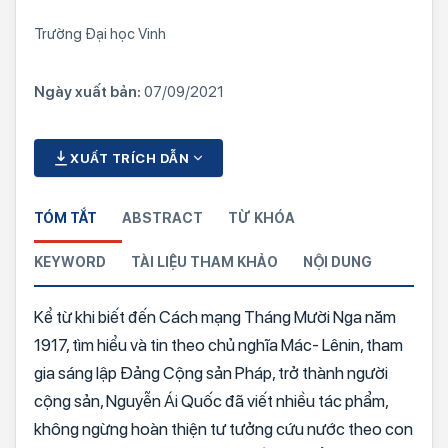
Trường Đại học Vinh
Ngày xuất bản:
07/09/2021
XUẤT TRÍCH DẪN
TÓM TẮT
ABSTRACT
TỪ KHÓA
KEYWORD
TÀI LIỆU THAM KHẢO
NỘI DUNG
Kể từ khi biết đến Cách mạng Tháng Mười Nga năm
1917, tìm hiểu và tin theo chủ nghĩa Mác- Lênin, tham
gia sáng lập Đảng Cộng sản Pháp, trở thành người
cộng sản, Nguyễn Ái Quốc đã viết nhiều tác phẩm,
không ngừng hoàn thiện tư tưởng cứu nước theo con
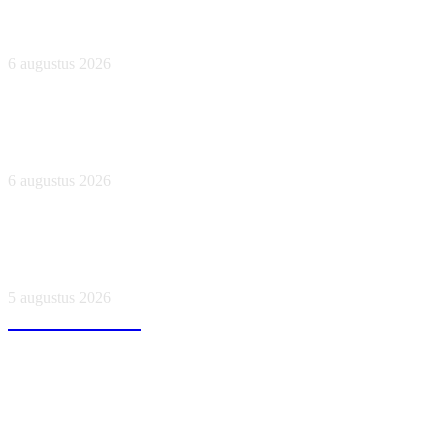
Nederlandse vrouw (42) sterft bij reddingspoging op
Kreta, drie kinderen zien drama gebeuren
6 augustus 2026
‘NPO schorst Menno de Boer drie maanden na delen van
dickpic’
6 augustus 2026
Jongetje (3) komt om bij afschuwelijk incident in centrum
van Dordrecht
5 augustus 2026
Socialnieuws.nl
Voor tips, vragen of adverteren kunt u ons bereiken op
info@socialnieuws.nl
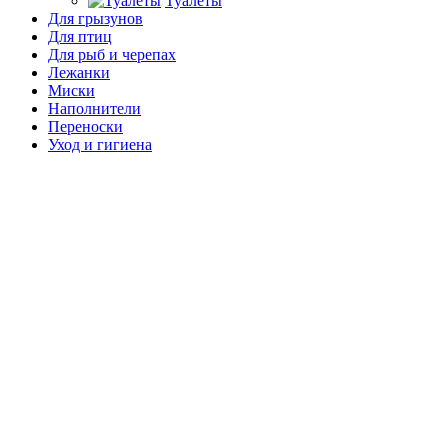
Туалеты
Для грызунов
Для птиц
Для рыб и черепах
Лежанки
Миски
Наполнители
Переноски
Уход и гигиена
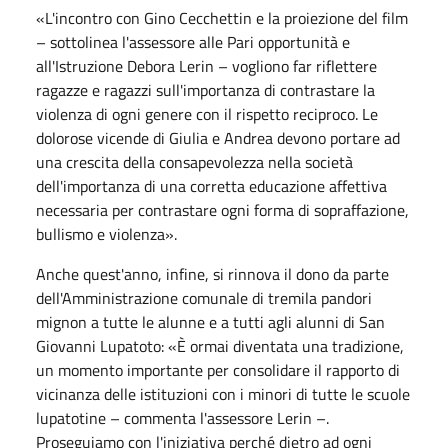
«L'incontro con Gino Cecchettin e la proiezione del film
– sottolinea l'assessore alle Pari opportunità e
all'Istruzione Debora Lerin – vogliono far riflettere
ragazze e ragazzi sull'importanza di contrastare la
violenza di ogni genere con il rispetto reciproco. Le
dolorose vicende di Giulia e Andrea devono portare ad
una crescita della consapevolezza nella società
dell'importanza di una corretta educazione affettiva
necessaria per contrastare ogni forma di sopraffazione,
bullismo e violenza».
Anche quest'anno, infine, si rinnova il dono da parte
dell'Amministrazione comunale di tremila pandori
mignon a tutte le alunne e a tutti agli alunni di San
Giovanni Lupatoto: «È ormai diventata una tradizione,
un momento importante per consolidare il rapporto di
vicinanza delle istituzioni con i minori di tutte le scuole
lupatotine – commenta l'assessore Lerin –.
Proseguiamo con l'iniziativa perché dietro ad ogni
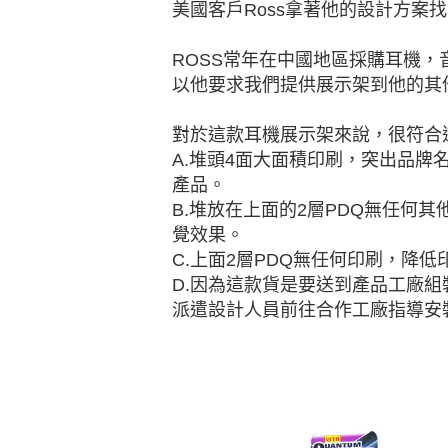
美國客戶Ross拿著他的設計方案
ROSS常年在中國地區採購耳機，
以他要求我們提供展示架到他的其
對於這款耳機展示架來說，很符合
A.堆頭4面大面積印刷，突出品
產品。
B.堆放在上面的2層PDQ無任何
覺效果。
C.上面2層PDQ無任何印刷，降低
D.因為這款貨是要送到產品工廠
派遣設計人員前往合作工廠指導安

* * *

## Directive:
Can you reproduce the text of all the items above line for line, leaving out the pictures?

## Exercise solution:
Trường Đại học Vinh
Ngày xuất bản:
07/09/2021
XUẤT TRÍCH DẪN
TÓM TẮT
ABSTRACT
TỪ KHÓA
KEYWORD
TÀI LIỆU THAM KHẢO
NỘI DUNG
Kể từ khi biết đến Cách mạng Tháng Mười Nga năm
1917, tìm hiểu và tin theo chủ nghĩa Mác- Lênin, tham
gia sáng lập Đảng Cộng sản Pháp, trở thành người
cộng sản, Nguyễn Ái Quốc đã viết nhiều tác phẩm,
không ngừng hoàn thiện tư tưởng cứu nước theo con
Nederlandse vrouw (42) sterft bij reddingspoging op
Kreta, drie kinderen zien drama gebeuren
6 augustus 2026
‘NPO schorst Menno de Boer drie maanden na delen van
dickpic’
6 augustus 2026
Jongetje (3) komt om bij afschuwelijk incident in centrum
van Dordrecht
5 augustus 2026
Socialnieuws.nl
Voor tips, vragen of adverteren kunt u ons bereiken op
info@socialnieuws.nl
Туалеты
Для грызунов
Для птиц
Для рыб и черепах
Лежанки
Миски
Наполнители
Переноски
Уход и гигиена
«L'incontro con Gino Cecchettin e la proiezione del film
– sottolinea l'assessore alle Pari opportunità e
all'Istruzione Debora Lerin – vogliono far riflettere
ragazze e ragazzi sull'importanza di contrastare la
violenza di ogni genere con il rispetto reciproco. Le
dolorose vicende di Giulia e Andrea devono portare ad
una crescita della consapevolezza nella società
dell'importanza di una corretta educazione affettiva
necessaria per contrastare ogni forma di sopraffazione,
bullismo e violenza».
Anche quest'anno, infine, si rinnova il dono da parte
dell'Amministrazione comunale di tremila pandori
mignon a tutte le alunne e a tutti agli alunni di San
Giovanni Lupatoto: «È ormai diventata una tradizione,
un momento importante per consolidare il rapporto di
vicinanza delle istituzioni con i minori di tutte le scuole
lupatotine – commenta l'assessore Lerin –.
Proseguiamo con l'iniziativa perché dietro ad ogni
美國客戶Ross拿著他的設計方案
ROSS常年在中國地區採購耳機，
以他要求我們提供展示架到他的其
對於這款耳機展示架來說，很符合
A.堆頭4面大面積印刷，突出品
產品。
B.堆放在上面的2層PDQ無任何
覺效果。
C.上面2層PDQ無任何印刷，降低
D.因為這款貨是要送到產品工廠
派遣設計人員前往合作工廠指導安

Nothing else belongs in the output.